▸ Problem description
Update the items starting at the line that contains "### babel-loader.cacheDirectory" and ending with the line that contains "33 | +200% |" by replacing "Métrica" with "Indicador". Return only those lines, with everything else unchanged.

[Plain-text document sources]

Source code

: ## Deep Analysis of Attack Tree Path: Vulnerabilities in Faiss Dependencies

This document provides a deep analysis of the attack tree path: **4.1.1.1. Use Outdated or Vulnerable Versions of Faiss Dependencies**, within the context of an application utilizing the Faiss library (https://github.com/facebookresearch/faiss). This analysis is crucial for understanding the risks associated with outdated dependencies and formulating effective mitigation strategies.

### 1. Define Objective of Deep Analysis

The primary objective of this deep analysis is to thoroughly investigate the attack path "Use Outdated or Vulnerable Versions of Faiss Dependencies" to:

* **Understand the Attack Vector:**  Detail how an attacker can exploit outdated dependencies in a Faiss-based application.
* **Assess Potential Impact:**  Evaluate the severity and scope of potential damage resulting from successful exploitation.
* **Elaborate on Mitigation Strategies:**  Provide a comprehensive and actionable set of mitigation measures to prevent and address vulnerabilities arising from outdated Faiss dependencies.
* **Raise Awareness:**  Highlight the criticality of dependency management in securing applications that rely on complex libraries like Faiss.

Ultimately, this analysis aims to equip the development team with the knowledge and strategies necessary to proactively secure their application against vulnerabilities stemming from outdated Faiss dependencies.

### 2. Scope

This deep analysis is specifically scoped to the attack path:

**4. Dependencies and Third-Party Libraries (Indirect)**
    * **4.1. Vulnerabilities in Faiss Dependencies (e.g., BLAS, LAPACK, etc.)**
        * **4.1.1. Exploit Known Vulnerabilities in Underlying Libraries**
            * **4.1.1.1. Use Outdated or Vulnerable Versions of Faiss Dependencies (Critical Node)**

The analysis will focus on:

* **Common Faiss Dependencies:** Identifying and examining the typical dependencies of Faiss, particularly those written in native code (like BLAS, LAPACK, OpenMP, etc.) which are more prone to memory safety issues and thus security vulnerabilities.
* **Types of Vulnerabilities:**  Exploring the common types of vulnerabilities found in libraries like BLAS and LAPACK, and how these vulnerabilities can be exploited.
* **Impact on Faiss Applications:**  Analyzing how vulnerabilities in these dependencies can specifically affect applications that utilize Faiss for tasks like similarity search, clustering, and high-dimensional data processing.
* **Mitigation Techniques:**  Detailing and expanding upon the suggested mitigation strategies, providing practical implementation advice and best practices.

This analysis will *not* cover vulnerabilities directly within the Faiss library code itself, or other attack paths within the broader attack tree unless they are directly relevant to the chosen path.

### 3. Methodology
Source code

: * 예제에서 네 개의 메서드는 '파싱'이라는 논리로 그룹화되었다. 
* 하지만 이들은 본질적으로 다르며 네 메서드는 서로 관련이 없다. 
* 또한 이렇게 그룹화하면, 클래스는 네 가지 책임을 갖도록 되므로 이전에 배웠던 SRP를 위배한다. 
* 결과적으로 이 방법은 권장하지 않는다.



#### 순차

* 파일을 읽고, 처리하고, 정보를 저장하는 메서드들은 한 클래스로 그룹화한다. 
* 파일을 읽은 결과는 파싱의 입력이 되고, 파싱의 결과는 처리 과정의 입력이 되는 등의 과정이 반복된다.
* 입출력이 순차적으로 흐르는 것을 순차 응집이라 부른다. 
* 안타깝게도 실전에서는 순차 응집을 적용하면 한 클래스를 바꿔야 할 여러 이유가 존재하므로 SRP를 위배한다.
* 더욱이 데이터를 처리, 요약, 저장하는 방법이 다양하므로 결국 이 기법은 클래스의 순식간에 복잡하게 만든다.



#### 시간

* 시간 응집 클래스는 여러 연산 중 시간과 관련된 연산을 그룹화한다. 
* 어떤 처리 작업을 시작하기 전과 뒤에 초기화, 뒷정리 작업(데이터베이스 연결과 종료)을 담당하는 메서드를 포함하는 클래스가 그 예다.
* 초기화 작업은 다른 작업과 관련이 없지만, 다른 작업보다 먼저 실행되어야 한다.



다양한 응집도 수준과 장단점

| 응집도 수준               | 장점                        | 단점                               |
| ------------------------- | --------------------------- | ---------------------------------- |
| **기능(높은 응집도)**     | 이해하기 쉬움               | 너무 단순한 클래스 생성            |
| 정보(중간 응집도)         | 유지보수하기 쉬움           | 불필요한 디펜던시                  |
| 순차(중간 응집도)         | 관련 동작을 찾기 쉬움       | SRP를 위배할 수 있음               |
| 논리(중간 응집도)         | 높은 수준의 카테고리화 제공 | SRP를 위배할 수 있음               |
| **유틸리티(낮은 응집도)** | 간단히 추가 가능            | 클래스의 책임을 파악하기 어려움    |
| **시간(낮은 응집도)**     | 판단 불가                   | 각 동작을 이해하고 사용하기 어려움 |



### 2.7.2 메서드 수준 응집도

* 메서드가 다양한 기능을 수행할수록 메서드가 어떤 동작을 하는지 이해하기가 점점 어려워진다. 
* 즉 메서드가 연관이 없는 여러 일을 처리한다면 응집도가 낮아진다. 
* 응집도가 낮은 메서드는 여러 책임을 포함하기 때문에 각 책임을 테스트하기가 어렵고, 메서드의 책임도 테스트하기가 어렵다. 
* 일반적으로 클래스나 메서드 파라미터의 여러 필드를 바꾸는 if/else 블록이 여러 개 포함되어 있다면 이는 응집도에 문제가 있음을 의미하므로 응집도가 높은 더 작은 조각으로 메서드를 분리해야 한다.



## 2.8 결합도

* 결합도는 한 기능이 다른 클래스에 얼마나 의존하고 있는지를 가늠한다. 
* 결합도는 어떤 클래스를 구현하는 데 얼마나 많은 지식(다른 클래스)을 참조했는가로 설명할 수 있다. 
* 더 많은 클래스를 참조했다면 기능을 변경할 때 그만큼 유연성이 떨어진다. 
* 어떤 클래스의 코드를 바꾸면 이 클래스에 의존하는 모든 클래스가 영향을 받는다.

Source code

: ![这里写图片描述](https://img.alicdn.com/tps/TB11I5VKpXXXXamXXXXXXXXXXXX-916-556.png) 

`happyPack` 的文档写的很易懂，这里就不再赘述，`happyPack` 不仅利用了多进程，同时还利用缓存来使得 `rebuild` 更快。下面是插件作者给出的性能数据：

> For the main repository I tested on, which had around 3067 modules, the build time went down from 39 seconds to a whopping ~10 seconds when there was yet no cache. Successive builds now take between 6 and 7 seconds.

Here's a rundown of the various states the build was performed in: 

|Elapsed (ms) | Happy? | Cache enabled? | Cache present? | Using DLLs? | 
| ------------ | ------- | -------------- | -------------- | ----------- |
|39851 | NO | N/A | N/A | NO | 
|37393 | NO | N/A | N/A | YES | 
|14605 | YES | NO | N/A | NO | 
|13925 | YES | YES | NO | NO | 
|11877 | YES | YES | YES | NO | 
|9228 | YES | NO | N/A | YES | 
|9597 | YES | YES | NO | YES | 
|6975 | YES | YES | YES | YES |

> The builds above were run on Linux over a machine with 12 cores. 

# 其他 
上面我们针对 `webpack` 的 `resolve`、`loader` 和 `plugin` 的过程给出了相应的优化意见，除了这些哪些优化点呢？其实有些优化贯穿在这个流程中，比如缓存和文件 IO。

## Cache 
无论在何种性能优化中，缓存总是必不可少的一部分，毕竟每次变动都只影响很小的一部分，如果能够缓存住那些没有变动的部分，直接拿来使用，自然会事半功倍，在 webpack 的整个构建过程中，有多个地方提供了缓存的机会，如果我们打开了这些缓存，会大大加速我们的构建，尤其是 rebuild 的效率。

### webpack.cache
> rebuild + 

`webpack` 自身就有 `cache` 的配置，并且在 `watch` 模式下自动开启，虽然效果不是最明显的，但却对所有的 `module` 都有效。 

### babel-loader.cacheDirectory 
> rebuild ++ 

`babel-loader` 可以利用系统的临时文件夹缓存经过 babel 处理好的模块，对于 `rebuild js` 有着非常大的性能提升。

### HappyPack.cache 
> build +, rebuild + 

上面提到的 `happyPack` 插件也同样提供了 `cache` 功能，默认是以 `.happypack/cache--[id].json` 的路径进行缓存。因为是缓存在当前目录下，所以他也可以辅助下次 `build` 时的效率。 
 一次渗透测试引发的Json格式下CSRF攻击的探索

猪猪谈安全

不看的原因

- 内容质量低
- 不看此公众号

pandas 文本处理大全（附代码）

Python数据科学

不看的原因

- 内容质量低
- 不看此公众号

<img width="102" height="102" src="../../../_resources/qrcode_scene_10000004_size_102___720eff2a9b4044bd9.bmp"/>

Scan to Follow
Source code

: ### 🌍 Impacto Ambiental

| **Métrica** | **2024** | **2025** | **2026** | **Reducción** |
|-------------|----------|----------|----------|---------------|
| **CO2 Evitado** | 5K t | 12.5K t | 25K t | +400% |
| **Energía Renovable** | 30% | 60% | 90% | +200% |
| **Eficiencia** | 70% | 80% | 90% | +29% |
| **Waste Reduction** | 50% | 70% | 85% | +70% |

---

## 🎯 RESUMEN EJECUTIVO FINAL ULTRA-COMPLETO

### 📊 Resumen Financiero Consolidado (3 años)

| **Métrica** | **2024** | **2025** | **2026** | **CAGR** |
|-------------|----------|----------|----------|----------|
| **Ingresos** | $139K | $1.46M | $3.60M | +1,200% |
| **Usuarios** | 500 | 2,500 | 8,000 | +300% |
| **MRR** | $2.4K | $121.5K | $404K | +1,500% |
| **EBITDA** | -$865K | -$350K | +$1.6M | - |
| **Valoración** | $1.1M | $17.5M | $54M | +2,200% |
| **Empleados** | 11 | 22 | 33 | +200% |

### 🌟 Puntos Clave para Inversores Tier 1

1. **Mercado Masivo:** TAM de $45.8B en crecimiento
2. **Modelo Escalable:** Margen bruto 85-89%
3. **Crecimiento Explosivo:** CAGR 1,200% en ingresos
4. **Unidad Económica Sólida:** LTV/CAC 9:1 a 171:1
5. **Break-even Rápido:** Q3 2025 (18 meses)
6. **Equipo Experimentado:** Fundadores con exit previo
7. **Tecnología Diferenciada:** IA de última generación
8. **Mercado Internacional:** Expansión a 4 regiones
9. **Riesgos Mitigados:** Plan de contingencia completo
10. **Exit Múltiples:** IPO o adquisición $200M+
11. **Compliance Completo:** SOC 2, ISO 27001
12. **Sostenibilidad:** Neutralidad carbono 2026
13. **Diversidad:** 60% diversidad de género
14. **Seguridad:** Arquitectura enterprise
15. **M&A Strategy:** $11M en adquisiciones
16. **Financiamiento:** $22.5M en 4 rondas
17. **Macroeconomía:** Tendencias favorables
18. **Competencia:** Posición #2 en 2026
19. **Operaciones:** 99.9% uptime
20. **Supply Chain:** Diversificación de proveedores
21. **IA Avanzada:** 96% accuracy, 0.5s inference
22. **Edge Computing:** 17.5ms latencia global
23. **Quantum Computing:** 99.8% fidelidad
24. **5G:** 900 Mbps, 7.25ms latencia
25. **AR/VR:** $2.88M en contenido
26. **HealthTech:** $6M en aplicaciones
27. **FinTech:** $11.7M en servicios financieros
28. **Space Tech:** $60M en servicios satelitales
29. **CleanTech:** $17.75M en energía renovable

▸ Response to the exercise
### babel-loader.cacheDirectory 
> rebuild ++ 

`babel-loader` 可以利用系统的临时文件夹缓存经过 babel 处理好的模块，对于 `rebuild js` 有着非常大的性能提升。

### HappyPack.cache 
> build +, rebuild + 

上面提到的 `happyPack` 插件也同样提供了 `cache` 功能，默认是以 `.happypack/cache--[id].json` 的路径进行缓存。因为是缓存在当前目录下，所以他也可以辅助下次 `build` 时的效率。 
 一次渗透测试引发的Json格式下CSRF攻击的探索

猪猪谈安全

不看的原因

- 内容质量低
- 不看此公众号

pandas 文本处理大全（附代码）

Python数据科学

不看的原因

- 内容质量低
- 不看此公众号

<img width="102" height="102" src="../../../_resources/qrcode_scene_10000004_size_102___720eff2a9b4044bd9.bmp"/>

Scan to Follow
Source code

: ### 🌍 Impacto Ambiental

| **Indicador** | **2024** | **2025** | **2026** | **Reducción** |
|-------------|----------|----------|----------|---------------|
| **CO2 Evitado** | 5K t | 12.5K t | 25K t | +400% |
| **Energía Renovable** | 30% | 60% | 90% | +200% |
| **Eficiencia** | 70% | 80% | 90% | +29% |
| **Waste Reduction** | 50% | 70% | 85% | +70% |

---

## 🎯 RESUMEN EJECUTIVO FINAL ULTRA-COMPLETO

### 📊 Resumen Financiero Consolidado (3 años)

| **Indicador** | **2024** | **2025** | **2026** | **CAGR** |
|-------------|----------|----------|----------|----------|
| **Ingresos** | $139K | $1.46M | $3.60M | +1,200% |
| **Usuarios** | 500 | 2,500 | 8,000 | +300% |
| **MRR** | $2.4K | $121.5K | $404K | +1,500% |
| **EBITDA** | -$865K | -$350K | +$1.6M | - |
| **Valoración** | $1.1M | $17.5M | $54M | +2,200% |
| **Empleados** | 11 | 22 | 33 | +200% |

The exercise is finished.